The Locdoor Ransomware does not rename the files encrypted by its attack (which is a common practice by similar threats). The Locdoor Ransomware, however, makes the encrypted files easy to recognize because they will show up as blank icons on the Windows Explorer and their contents will not be accessible. The Locdoor Ransomware delivers its ransom note in the form of an HTML file that opens the website 9w37hde92oqvcew235[.]creatorlink[.]net and delivers a message asking for a ransom, which reads as follows:

'Locdoor
Ransomware
decrypt Home Page...
An important file on your computer has been encrypted to
the Locdoor Ransomware! Can I recover it? Yes you can do the
recovery but the repair send a bit of coin to the
value of $ 0.10 to
364apyRKNUXFmVsk5z8Wf1T7tYcoD1RTZ address'

Dealing with the Locdoor Ransomware Infection

Computer users are advised by threat experts against paying the Locdoor Ransomware ransom.
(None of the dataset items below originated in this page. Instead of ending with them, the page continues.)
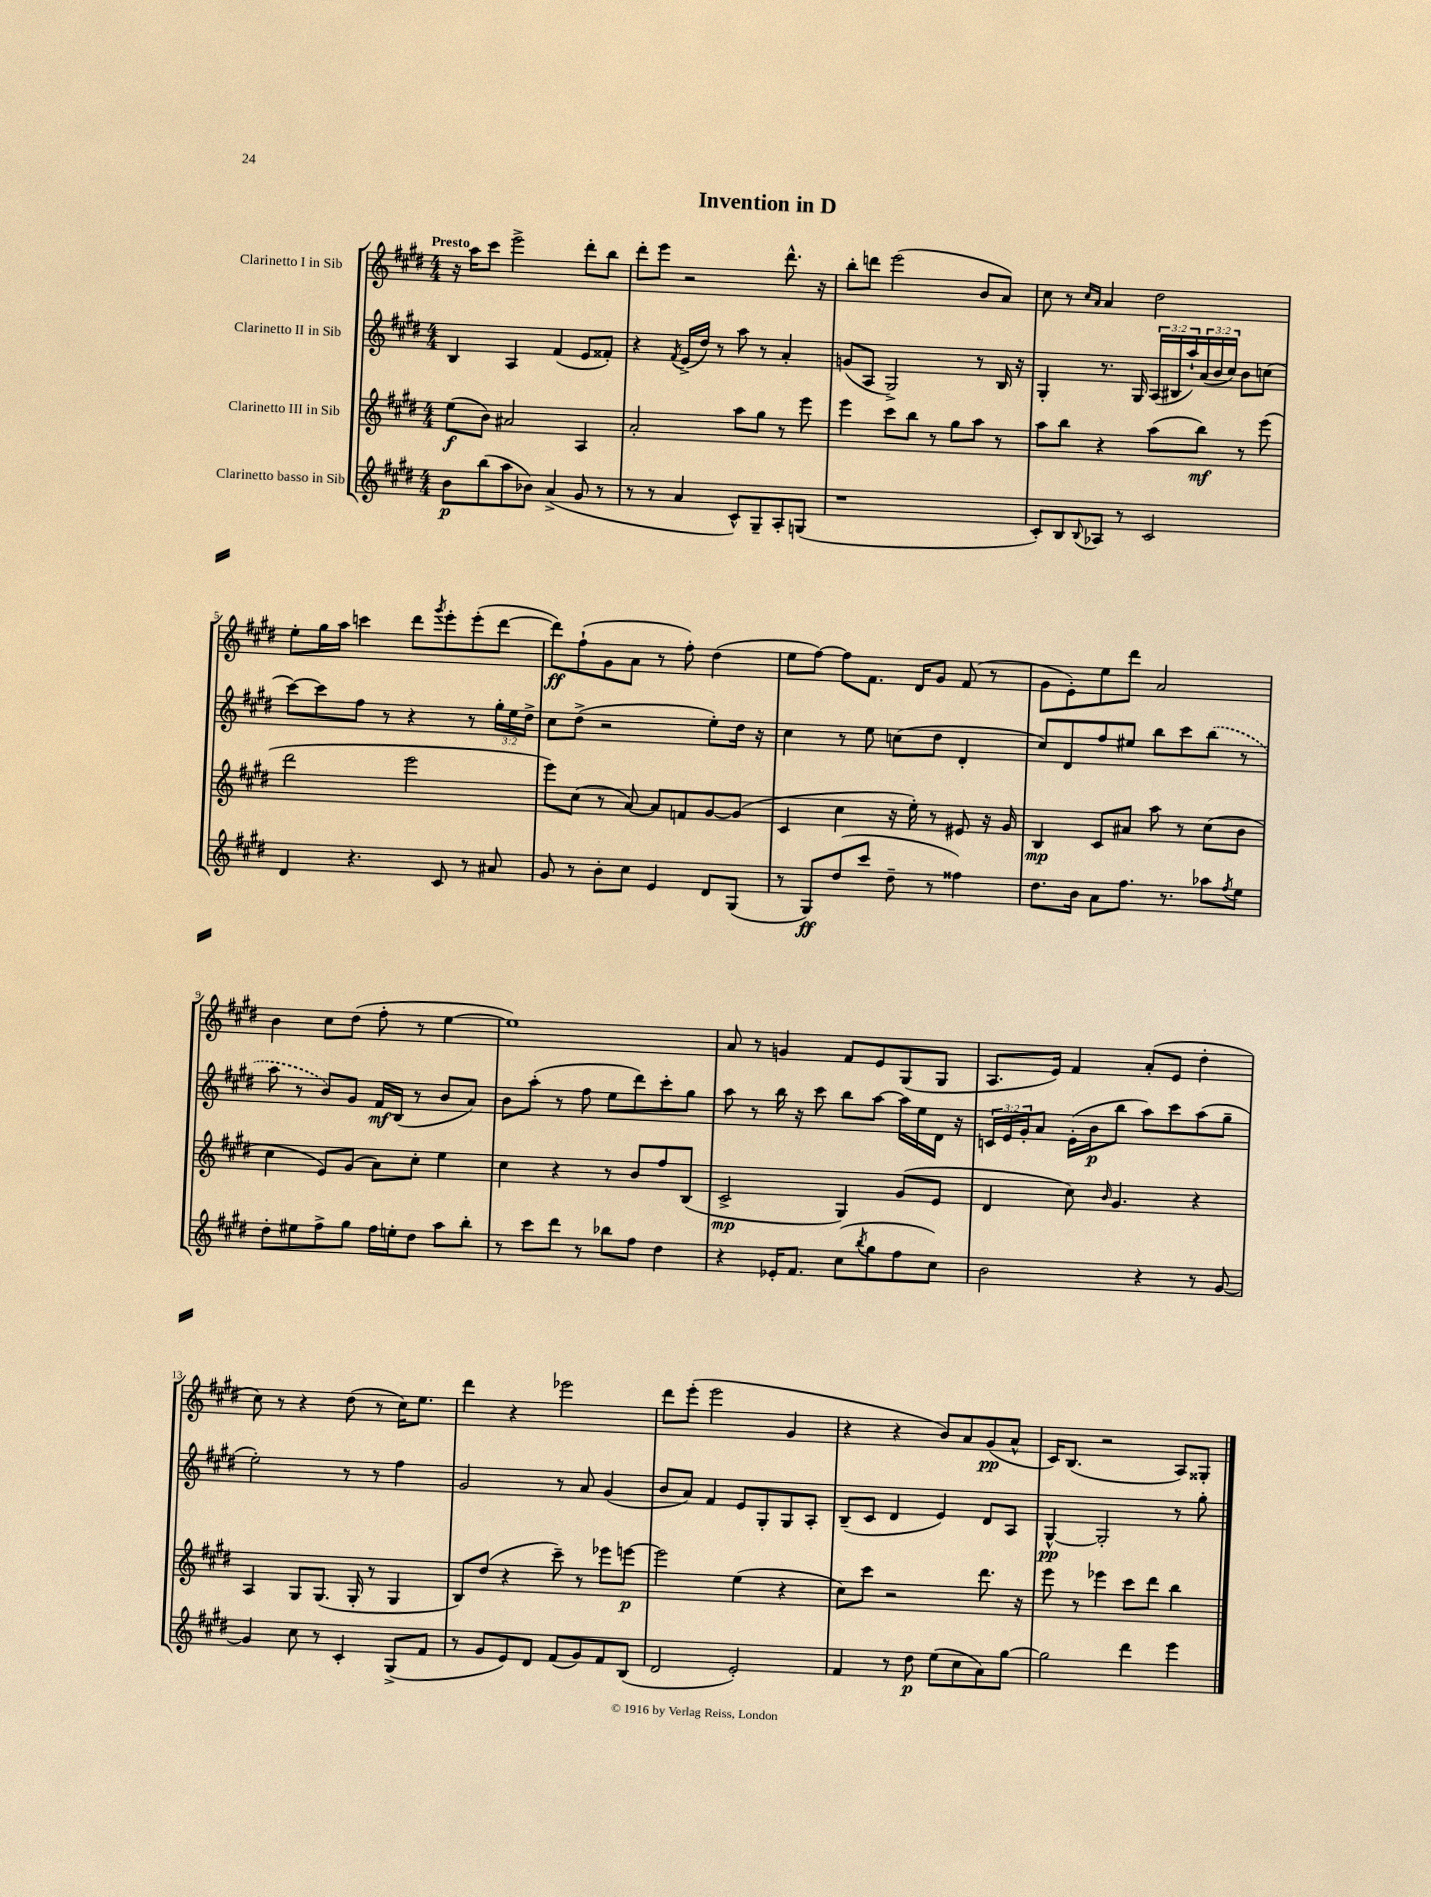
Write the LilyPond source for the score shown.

\header { title = "Invention in D" }
<<
\new StaffGroup <<
\new Staff = "s0" \with { instrumentName = "Clarinetto I in Sib" } {
    \clef treble \key e \major \numericTimeSignature \time 4/4 \tempo "Presto"
    r16 a''16 cis'''8 e'''2-> dis'''8-. b''8 |
    dis'''8-. e'''8 r2 dis'''8.-^ r16 |
    b''8-. d'''8 e'''2( b'8 a'8) |
    cis''8 r8 \grace { cis''16 a'16 } a'4 dis''2 |
    e''8-. gis''16 a''16 c'''4 dis'''8 \acciaccatura { gis'''8 } e'''8-. e'''8-.( dis'''8~ |
    dis'''8\ff) fis''8-!( gis'8 a'8 r8 fis''8-.) dis''4( |
    e''8 fis''8~) fis''8 fis'8. dis'16 gis'8 fis'8( r8 |
    gis'8 e'8-.) e''8 dis'''8 a'2 |
    b'4 cis''8 dis''8( fis''8-. r8 e''4~ |
    e''1) |
    a'8 r8 g'4 fis'8 e'8 gis8( gis8 |
    a8. e'16) fis'4 a'8-.( e'8 dis''4-. |
    cis''8) r8 r4 dis''8( r8 cis''16) e''8. |
    dis'''4 r4 ees'''2 |
    dis'''8 e'''8-.( e'''2 gis'4 |
    r4 r4 b'8) a'8 gis'8\pp( a'8-^ |
    cis'16) b8.( r2 a8) gisis8-. \bar "|." |
}
\new Staff = "s1" \with { instrumentName = "Clarinetto II in Sib" } {
    \clef treble \key e \major \numericTimeSignature \time 4/4 \override Staff.TupletNumber.text = #tuplet-number::calc-fraction-text
    b4 a4 fis'4( e'8 fisis'8-.) |
    r4 \acciaccatura { fis'8 } e'16->( dis''16) r8 a''8 r8 a'4-. |
    g'8( a8 gis2->) r8 b16 r16 |
    gis4-. r8. gis16 \tuplet 3/2 { a16( bis16 a''16-!) } \tuplet 3/2 { a'16( b'16 cis''16) } b'8 c''8( |
    cis'''8~) cis'''8 fis''8 r8 r4 r8 \tuplet 3/2 { gis''16-. e''16 dis''16-> } |
    cis''8 dis''8->( r2 e''8-.) dis''16 r16 |
    cis''4 r8 e''8 c''8( dis''8 dis'4-. |
    cis''8) dis'8 fis''8 eis''8 b''8 cis'''8 \once \slurDashed b''8( r8 |
    a''8 r8 b'8) gis'8 fis'16\mf b16( r8 b'8 a'8) |
    b'8 a''8-.( r8 fis''8 e''8 dis'''8) cis'''8-. gis''8 |
    a''8 r8 b''16 r16 cis'''8 b''8 a''8~ a''16 e''16 dis'16 r16 |
    \tuplet 3/2 { c'16 e'16 gis'16-. } a'8 e'16-.( b'16\p b''8 a''8) cis'''8 a''8( gis''8-- |
    e''2-.) r8 r8 fis''4 |
    gis'2 r8 a'8 gis'4( |
    b'8 a'8) fis'4 e'8 gis8-. gis8 a8-. |
    b8--( cis'8 dis'4 e'4) dis'8 a8 |
    gis4~-^\pp gis2-. r8 gis''8-. \bar "|." |
}
\new Staff = "s2" \with { instrumentName = "Clarinetto III in Sib" } {
    \clef treble \key e \major \numericTimeSignature \time 4/4
    e''8\f( b'8) ais'2 a4 |
    a'2-. a''8 gis''8 r8 e'''8 |
    e'''4 cis'''8 b''8 r8 gis''8 a''8 r8 |
    a''8 b''8 r4 a''8( b''8\mf) r8 e'''8( |
    dis'''2 e'''2 |
    e'''8) cis''8( r8 a'8~) a'8 f'8 gis'8~ gis'8( |
    cis'4 cis''4 r16 e''16-.) r8 eis'8 r16 gis'16 |
    b4\mp cis'8 ais'8 a''8 r8 cis''8( b'8 |
    cis''4 e'8) gis'8( a'8) cis''8-. e''4 |
    cis''4 r4 r8 b'8 fis''8 b8( |
    cis'2->\mp gis4) gis'8( e'8 |
    dis'4 cis''8) \grace { b'16 } gis'4. r4 |
    a4 gis8 gis8.( gis16-. r8 gis4 |
    b8) dis''8( r4 cis'''8--) r8 ees'''8 e'''8~\p |
    e'''2 e''4( r4 |
    cis''8) cis'''8 r2 dis'''8. r16 |
    e'''8 r8 ees'''4 cis'''8 dis'''8 b''4 \bar "|." |
}
\new Staff = "s3" \with { instrumentName = "Clarinetto basso in Sib" } {
    \clef treble \key e \major \numericTimeSignature \time 4/4
    b'8\p b''8( a''8 bes'8) a'4->( gis'8 r8 |
    r8 r8 a'4 cis'8-^) gis8-- a8-. g8( |
    r1 |
    cis'8-.) b8 \appoggiatura { b8 } aes8 r8 cis'2 |
    dis'4 r4. cis'8 r8 ais'8 |
    gis'8 r8 b'8-. cis''8 e'4 dis'8 gis8( |
    r8 gis8\ff) dis''8( cis'''8 dis''8-- r8 fisis''4) |
    dis''8. b'16 a'8 fis''8. r8. aes''8 \acciaccatura { fis''8 } e''8 |
    dis''8-. eis''8 fis''8-> gis''8 fis''16 e''16-. dis''8 a''8 b''8-. |
    r8 cis'''8 dis'''8 r8 bes''8 fis''8 dis''4 |
    r4 ees'16-. fis'8. cis''8( \acciaccatura { b''8 } gis''8 fis''8 cis''8) |
    b'2 r4 r8 gis'8~ |
    gis'4 cis''8 r8 cis'4-. gis8->( fis'8 |
    r8 gis'8 e'8) dis'8 fis'8( gis'8) fis'8 b8( |
    dis'2 e'2-.) |
    fis'4 r8 dis''8\p e''8( cis''8 a'8) gis''8~ |
    gis''2 dis'''4 e'''4 \bar "|." |
}
>>
>>
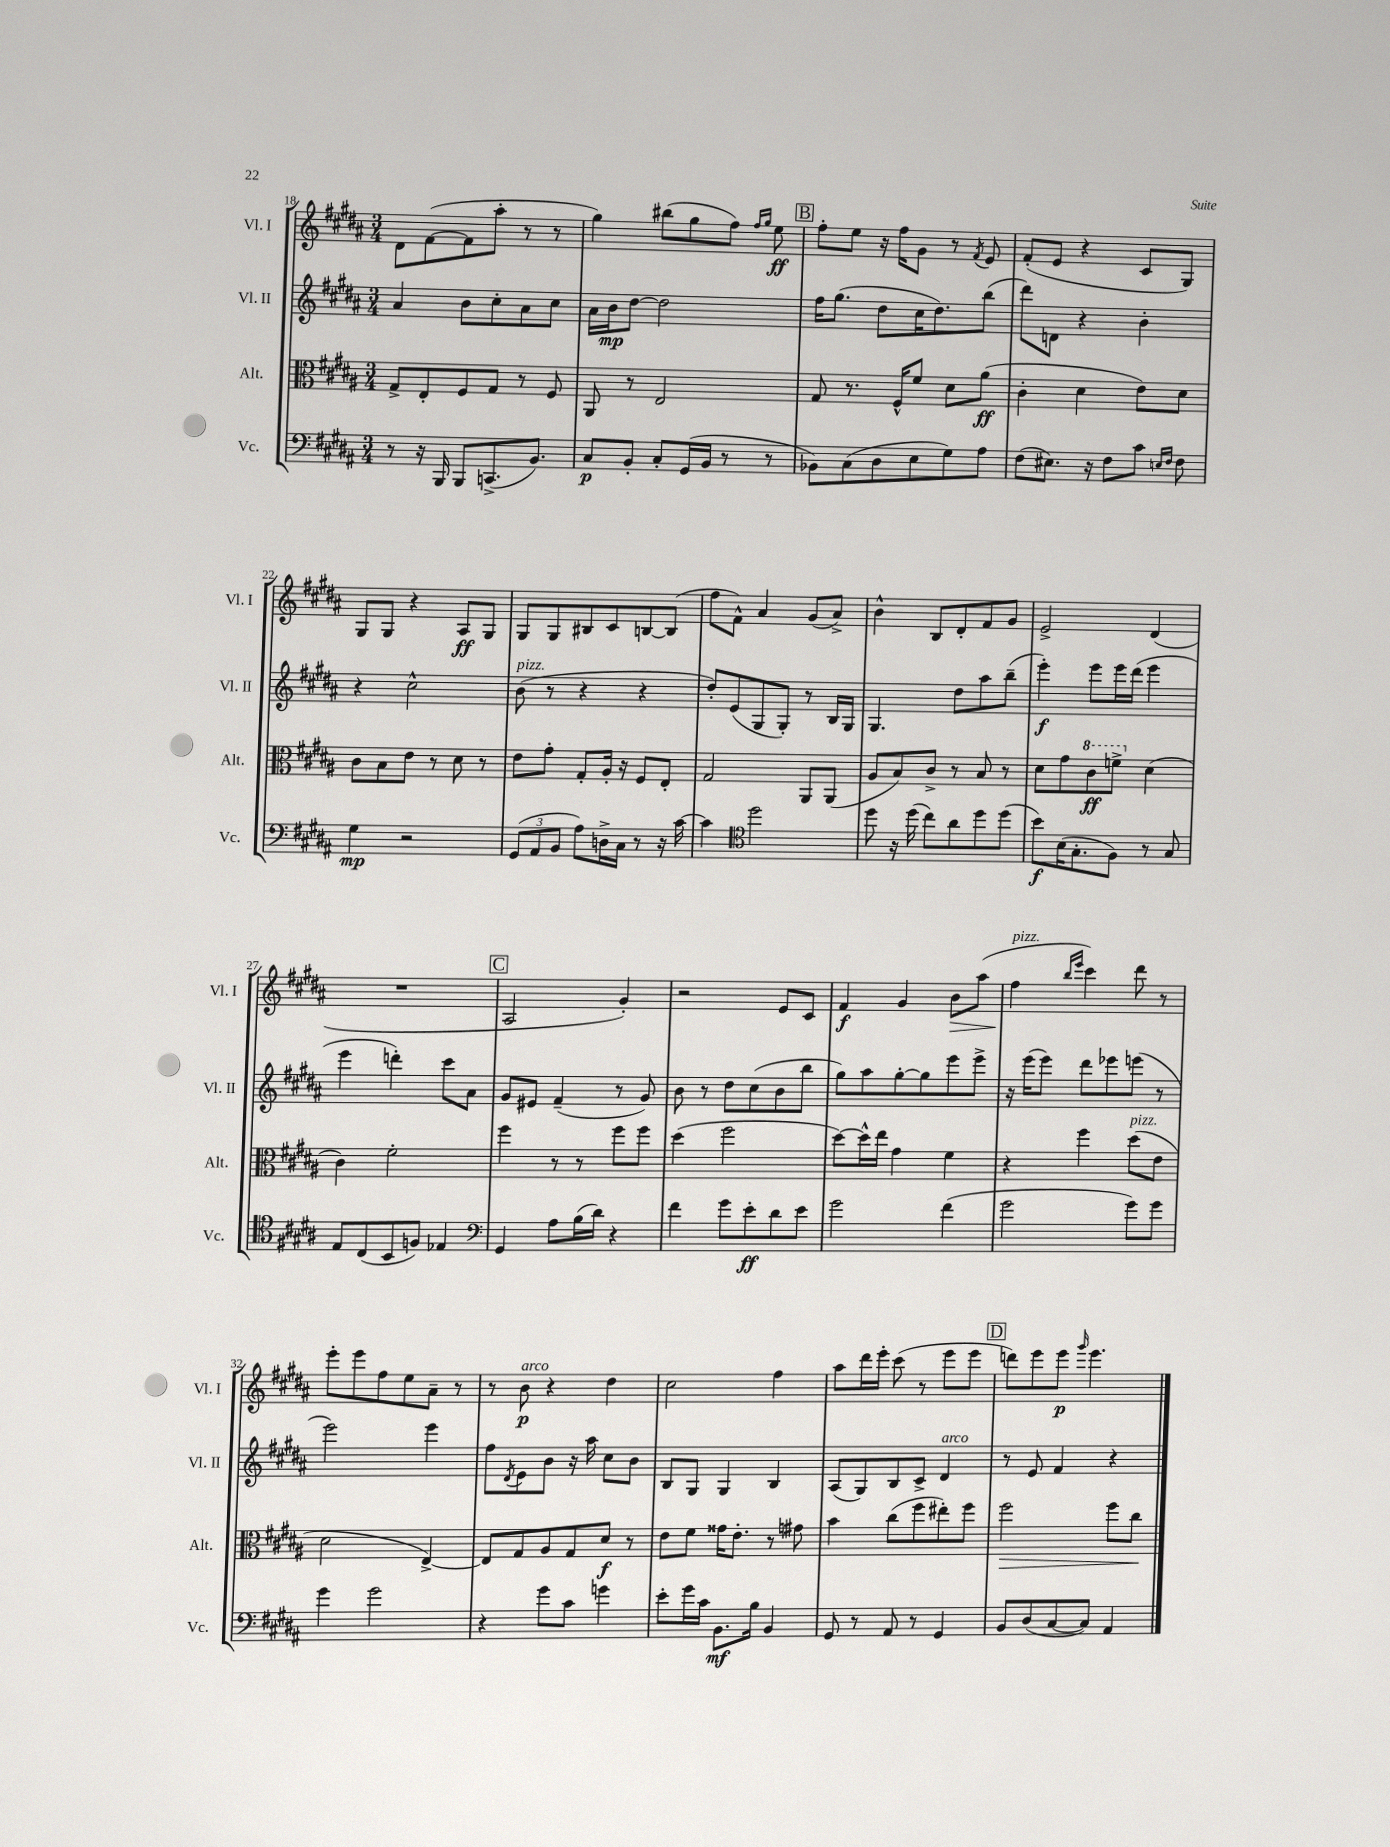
<<
\new StaffGroup <<
\new Staff = "s0" \with { instrumentName = "Vl. I" shortInstrumentName = "Vl. I" } {
    \clef treble \key b \major \numericTimeSignature \time 3/4
    dis'8 fis'8~( fis'8 ais''8-. r8 r8 |
    gis''4) bis''8( gis''8 fis''8) \grace { fis''16 gis''16 } e''8\ff |
    \mark \markup { \box "B" } fis''8-. e''8 r16 fis''16 gis'8 r8 \acciaccatura { fis'8 } e'8 |
    fis'8-.( e'8 r4 cis'8 gis8) |
    gis8 gis8 r4 ais8\ff gis8 |
    gis8 gis8 bis8 cis'8 b8~ b8( |
    fis''8 fis'8-^) ais'4 gis'8( ais'8->) |
    b'4-^ b8 dis'8-. fis'8 gis'8 |
    e'2-> dis'4( |
    R2. |
    \mark \markup { \box "C" } ais2 gis'4-.) |
    r2 e'8 cis'8 |
    fis'4\f gis'4 b'8\> ais''8( |
    fis''4\!^\markup { \italic "pizz." } \grace { b''16 e'''16 } cis'''4) dis'''8 r8 |
    e'''8-. e'''8 fis''8 e''8 ais'8-- r8 |
    r8 b'8\p^\markup { \italic "arco" } r4 dis''4 |
    cis''2 fis''4 |
    ais''8 dis'''16 e'''16-. cis'''8( r8 e'''8 e'''8 |
    \mark \markup { \box "D" } d'''8) e'''8 e'''8\p \grace { gis'''16 } e'''4. \bar "|." |
}
\new Staff = "s1" \with { instrumentName = "Vl. II" shortInstrumentName = "Vl. II" } {
    \clef treble \key b \major \numericTimeSignature \time 3/4
    ais'4 b'8 cis''8-. ais'8 cis''8 |
    ais'16 b'16\mp dis''8~ dis''2 |
    \mark \markup { \box "B" } fis''16 gis''8.( dis''8 cis''16 dis''8.) b''8( |
    dis'''8) d'8 r4 b'4-. |
    r4 cis''2-^ |
    b'8^\markup { \italic "pizz." }( r8 r4 r4 |
    dis''8-.) e'8( gis8 gis8-.) r8 b16 gis16 |
    gis4. dis''8 ais''8 b''8--( |
    e'''4-.\f) e'''8 e'''16 dis'''16( e'''4 |
    e'''4 d'''4-.) cis'''8 ais'8 |
    \mark \markup { \box "C" } gis'8 eis'8 fis'4--( r8 gis'8) |
    b'8 r8 dis''8 cis''8( b'8 b''8 |
    gis''8) ais''8 gis''8~-. gis''8 e'''8 e'''8-> |
    r16 e'''16( e'''8) dis'''8 ees'''8 e'''8( r8 |
    e'''2) e'''4 |
    fis''8 \acciaccatura { dis'8 } e'8 b'8 r16 ais''16 cis''8 b'8 |
    b8 gis8 gis4 b4 |
    ais8( gis8) b8 cis'8-> dis'4^\markup { \italic "arco" } |
    \mark \markup { \box "D" } r8 e'8 fis'4 r4 \bar "|." |
}
\new Staff = "s2" \with { instrumentName = "Alt." shortInstrumentName = "Alt." } {
    \clef alto \key b \major \numericTimeSignature \time 3/4
    gis8-> e8-. fis8 gis8 r8 fis8 |
    ais,8 r8 e2 |
    \mark \markup { \box "B" } gis8 r8. fis16-^ fis'8 dis'8 ais'8\ff( |
    cis'4-. dis'4 e'8) dis'8 |
    cis'8 b8 e'8 r8 dis'8 r8 |
    e'8 gis'8-. gis8-. ais16-. r16 fis8 e8-. |
    gis2 ais,8 ais,8( |
    ais8 b8) cis'8-> r8 b8 r8 |
    dis'8 gis'8 \ottava #1 cis''8\ff f''8-> \ottava #0 dis'4( |
    cis'4) fis'2-. |
    \mark \markup { \box "C" } fis''4 r8 r8 fis''8 fis''8 |
    dis''4( fis''2 |
    dis''8~) dis''16-^ e''16 gis'4 fis'4 |
    r4 fis''4 dis''8^\markup { \italic "pizz." }( e'8 |
    dis'2 e4~->) |
    e8 gis8 ais8 gis8 dis'8\f r8 |
    e'8 fis'8 gisis'16 e'8.-. r8 gis'8 |
    b'4 cis''8( fis''8 eis''8-.) fis''8 |
    \mark \markup { \box "D" } fis''2\> fis''8 cis''8\! \bar "|." |
}
\new Staff = "s3" \with { instrumentName = "Vc." shortInstrumentName = "Vc." } {
    \clef bass \key b \major \numericTimeSignature \time 3/4
    r8 r16 b,,16 b,,8 c,8.->( b,8.) |
    cis8\p b,8-. cis8-. gis,16( b,16 r8 r8 |
    \mark \markup { \box "B" } bes,8) cis8( dis8 e8 gis8) ais8 |
    fis8( eis8.) r16 fis8 cis'8 \grace { e16 fis16 } fis8 |
    gis4\mp r2 |
    \tuplet 3/2 { gis,8( ais,8 b,8 } ais8) d16-> cis16 r8 r16 cis'16~ |
    cis'4 \clef tenor dis''2 |
    dis''8 r16 dis''16( cis''8) ais'8 dis''8 dis''8( |
    b'8\f) b16( gis8.-. fis8) r8 gis8 |
    e8 cis8( b,8 f8) ees4 |
    \mark \markup { \box "C" } \clef bass gis,4 ais8 b16( dis'16) r4 |
    fis'4 gis'8 e'8-.\ff dis'8 e'8 |
    gis'2 fis'4( |
    gis'2 gis'8) gis'8 |
    gis'4 gis'2 |
    r4 gis'8 cis'8 g'4 |
    e'8-. gis'16 cis'16 b,8.\mf b16 b,4 |
    gis,8 r8 ais,8 r8 gis,4 |
    \mark \markup { \box "D" } b,8 dis8( cis8~ cis8) ais,4 \bar "|." |
}
>>
>>
\layout { \context { \Score currentBarNumber = #18 } }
Instead, they should prepare themselves to fight these threats by using a tried and true security program that is fully up-to-date, having backup copies of all their files, and storing these backups on an external memory utility or the cloud. Apart from file backups, computer users are counseled to learn how to deal with spam emails and similar potentially unsafe content safely. The combination of the security program, the file backups, and better procedures when dealing with risky online content can help prevent an invasion by most threats like the Locdoor Ransomware. Unfortunately, threats like the Locdoor Ransomware use an encryption method that is unbreakable currently, meaning that computer users will not be capable of restoring access to the files encrypted by the Locdoor Ransomware unless they have the decryption key.